For reasons indicated in our Memorandum Order of July 3, 1967, and in our order of today’s date denying the motion of the City of Scranton and Shapp for a stay of 66 Civ. 2860 or for leave to dismiss their intervening complaint in that action without prejudice and on the basis of the authorities cited in the Memorandum in Support of the Motion, we entertain no doubt of the power and propriety of granting the relief sought by the United States and the Commission against them insofar as this relates to issues that can be litigated in the action in this court in which they have intervened, and we would do this if there were any evidence of need. However, the District Court for the Middle District of Pennsylvania has stayed proceedings in that court in Civ. No. 10054 until October 1, 1967, or further order of the court, and before that time we shall either have heard these parties in 66 Civ. 2860 or, if they should choose not to prosecute their intervening complaint, will have dismissed it with prejudice.

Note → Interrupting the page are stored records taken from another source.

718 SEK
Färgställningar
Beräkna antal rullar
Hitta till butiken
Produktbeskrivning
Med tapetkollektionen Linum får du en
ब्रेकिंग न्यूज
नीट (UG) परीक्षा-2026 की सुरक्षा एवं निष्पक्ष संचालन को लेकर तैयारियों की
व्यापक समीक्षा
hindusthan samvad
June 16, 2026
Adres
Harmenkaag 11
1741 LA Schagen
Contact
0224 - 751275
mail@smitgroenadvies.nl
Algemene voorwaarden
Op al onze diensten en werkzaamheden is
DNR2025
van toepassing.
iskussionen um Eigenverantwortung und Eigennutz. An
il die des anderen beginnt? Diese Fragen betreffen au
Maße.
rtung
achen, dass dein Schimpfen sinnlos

The portion of the motion asking us to enjoin the City of Scranton and Shapp from prosecuting so much of Civ. No. 10054 in the Middle District of Pennsylvania as relates to the inclusion order, and the N & W from prosecuting Civ. No. 67-C-51-E in the Western District of Virginia raises a closer question. While we have no desire to assume additional burdens, we must agree with the United States and the Commission, as the District Court for the Western District of Virginia also appears to do, that the “inclusion” case is sufficiently interrelated with the “merger” case that the public interest would be best served by their being handled by a single court of first instance, which is able to entertain both.

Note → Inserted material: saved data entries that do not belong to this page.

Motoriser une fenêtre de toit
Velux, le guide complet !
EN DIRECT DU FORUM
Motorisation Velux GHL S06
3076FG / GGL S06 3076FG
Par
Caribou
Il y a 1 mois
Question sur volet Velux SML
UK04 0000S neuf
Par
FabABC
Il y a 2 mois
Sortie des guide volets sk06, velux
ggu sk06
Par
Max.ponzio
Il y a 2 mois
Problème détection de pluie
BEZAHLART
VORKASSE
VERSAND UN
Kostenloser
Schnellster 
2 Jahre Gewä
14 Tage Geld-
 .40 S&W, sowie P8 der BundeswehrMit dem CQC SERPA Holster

However, here again we see no sufficient reason for now deciding whether we could or should grant the injunction that is sought. The District Court for the Middle District of Pennsylvania has stayed the action there as we have indicated, the two judges of the District Court for the Western District of Virginia who were present -at the hearing on July 11 and signed the Amended PreTrial Order of July 14, 1967 were of the view that the issues in Civil Action No. 67-C-51-R should be litigated in this court, and our order of even date has provided for a hearing at what appears to be the earliest practicable time.
We shall therefore leave the motion for an injunction undecided, with leave to the United States or the Interstate Commerce Commission to bring it on for further hearing on five days notice if occasion therefor should arise.

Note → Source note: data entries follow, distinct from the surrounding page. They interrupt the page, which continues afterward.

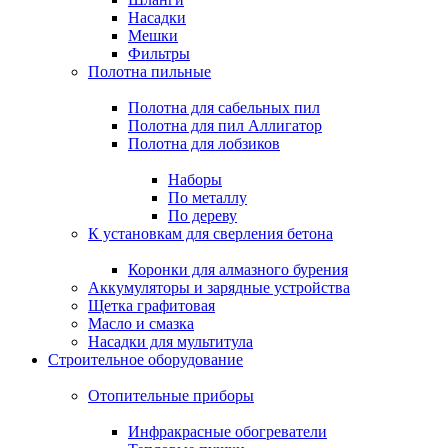
Насадки
Мешки
Фильтры
Полотна пильные
Полотна для сабельных пил
Полотна для пил Аллигатор
Полотна для лобзиков
Наборы
По металлу
По дереву
К установкам для сверления бетона
Коронки для алмазного бурения
Аккумуляторы и зарядные устройства
Щетка графитовая
Масло и смазка
Насадки для мультитула
Строительное оборудование
Отопительные приборы
Инфракрасные обогреватели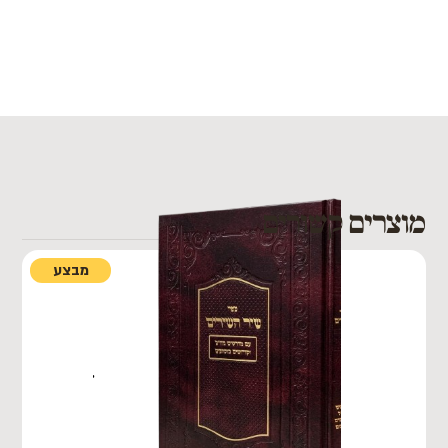
מוצרים קשורים
מבצע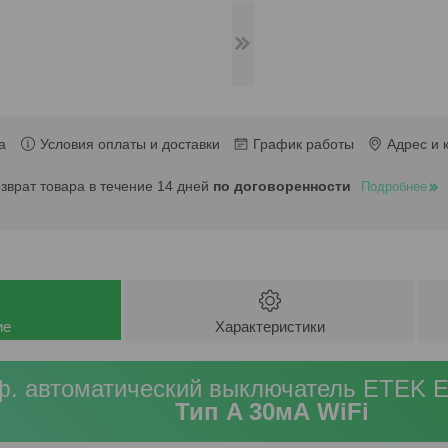
а
Условия оплаты и доставки
График работы
Адрес и 
озврат товара в течение 14 дней
по договоренности
Подробнее
ие
Характеристики
ф. автоматический выключатель ETEK
Тип A 30мА WiFi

. This is sufficiently evidenced by the N & W’s motion that we enjoin the merger pending final determination of both the merger action and the inclusion action. In our Memorandum Order of July 3, 1967, we indicated that if we found the merger order valid our determination whether or not to enjoin the merger pending final determination of the inclusion proceeding might well depend on the nature and substantiality of the objections to the inclusion order — a problem in which the aggravated plight of the New Haven, see Judge Anderson’s memorandum of July 11, 1967, may be of great importance. If we are seized of the inclusion action, we shall not have the embarrassment of being obliged to predict the views of another court. Also, as made clear by the Erie-Lackawanna’s petition for reconsideration to the Commission in the merger case, the lack of a capital indemnity provision, a point that may well come before us in the merger case, is important only if N & W’s objections to the inclusion order are sustained. Again an important basis for the Commission’s rejection of N & W’s principal objection to the inclusion order, namely, that this should be deferred pending consideration of its merger with C & 0 — B & O, was that such a postponement would further delay the Penn-Central merger; this ground would appear more weighty to a court which had satisfied itself of the validity of that merger than to one unfamiliar with it. We cite these simply as examples, not as an all inclusive list.